WILD AT HEART (1990)
Reviewed by Jerry Saravia
(One of the best films of the 90's)
'The whole world is wild at heart and weird on top'.
That statement could sum up director David Lynch's film career. It is a line delivered by Lula (Laura Dern), the sexy siren who has a thing for Sailor (Nicolas Cage), the ex-convict. He gets out of jail and is picked up by Lula as they embark on a truly strange odyssey where they find oily, snarly hit men and other unlikable louts like dishonorable thieves with bad teeth and so on. Their first stop on this ride is the hotel at the Cape Fear. Welcome to the wonderful world of David Lynch.
The crux of the film is the love story between Sailor and Lula, a match made in heaven who indulge in sex, cigarettes, bars, clubs, more sex and finally, a robbery.

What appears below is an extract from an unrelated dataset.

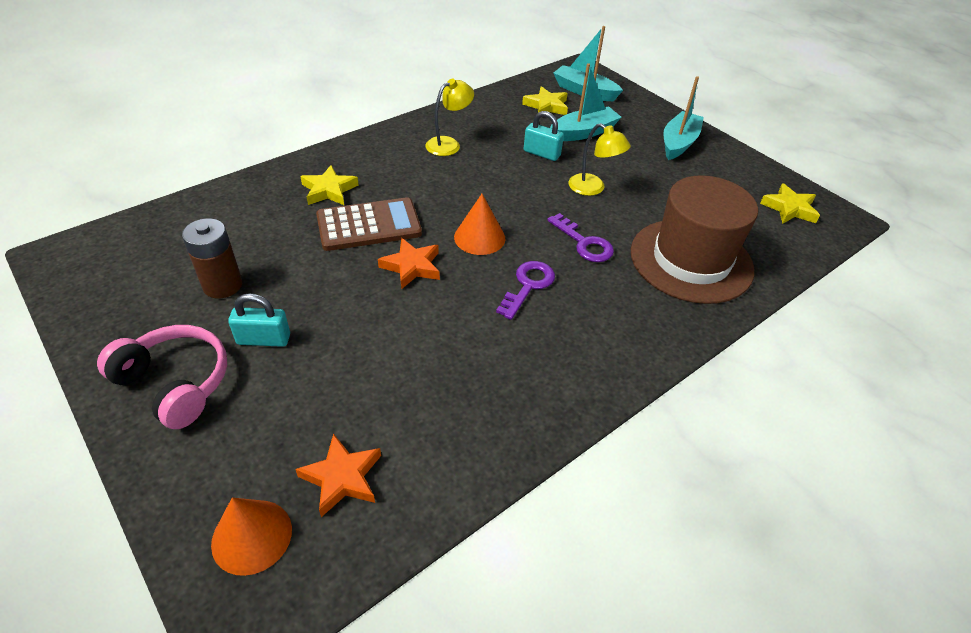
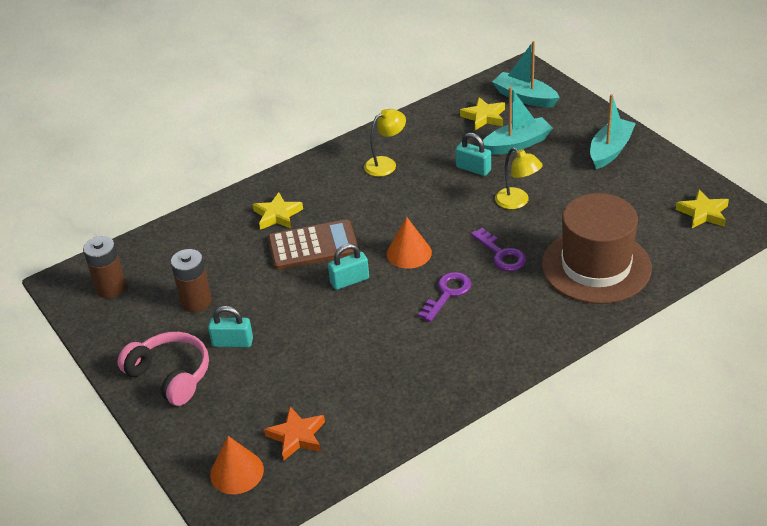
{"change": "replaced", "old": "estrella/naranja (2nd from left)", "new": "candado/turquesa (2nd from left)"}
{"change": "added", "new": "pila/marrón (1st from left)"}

Lula's mother (Diane Ladd) hates Sailor and wishes him dead, especially for killing a hit man she hired eons ago. She refuses to have Sailor dominate her daughter's life again and asks the help of a cold-blooded killer (J.E. Freeman) to kill Sailor and a private detective, Johnnie Farragut (Harry Dean Stanton), she already sent to track Sailor! Meanwhile, Sailor and Lula travel from motel to motel meeting an assortment of characters along the way, including a hoodlum named Bobby Peru (Willem Dafoe) who has robbery on his mind. And then there is a discovery that Lula is pregnant. Plus, we see nude aides to a drug baron who goes by the name, Mr. Reindeer. Then there is some vomiting, an attempted rape, and a hapless victim of a car accident. Oh, yes and for more demented goings-on, there is a town named Big Tuna in Texas, a robbery involving hands and heads blown off, and a hysterically funny Crispin Glover as a disturbed individual who lets insects crawl in his butt. And there are all those "Wizard of Oz" homages in every scene. No Lynch film can be complete without a cameo by Jack Nance ("Eraserhead") as...well, you have to see it.
"Wild at Heart" is based on a novel by Barry Gifford and it could best be described as a zany, obscene, hellish variation on "Wizard of Oz" with songs by Elvis. It is consistenly funny, crude, violent and bizarre in its melding of film noir with a Western landscape and its near parodic overtones. But it is not serious noir - more like a pulp fiction carnival of raging emotions and pure malevolence. It is so melodramatic and over-the-top that it achieves a new low in cinematic crudity. And yet, as directed by David Lynch, it has such a breezy, non-stop attitude of anything goes in this weird world that it achieves a new kind of hip poetry. Considering it was released in 1990 and won the coveted Golden Palm award at Cannes, I see it as the precursor to Oliver Stone's "Natural Born Killers" and Quentin Tarantino's "Pulp Fiction" in terms of the high energy level, histrionic performances and the postmodern genre-bending of noir staples that find their own bizarre infusion from Lynch's own insane mind.
"Wild at Heart" is a fusion of all the cliches of the road movie genre with distinct Lynch-isms throughout. But this is no "Bonnie and Clyde" revisited - it is too strange and amoral for the mainstream movie crowd yet it is too watchable and chaotic to easily dismiss. Either way, it is one hell of a ride at the movies.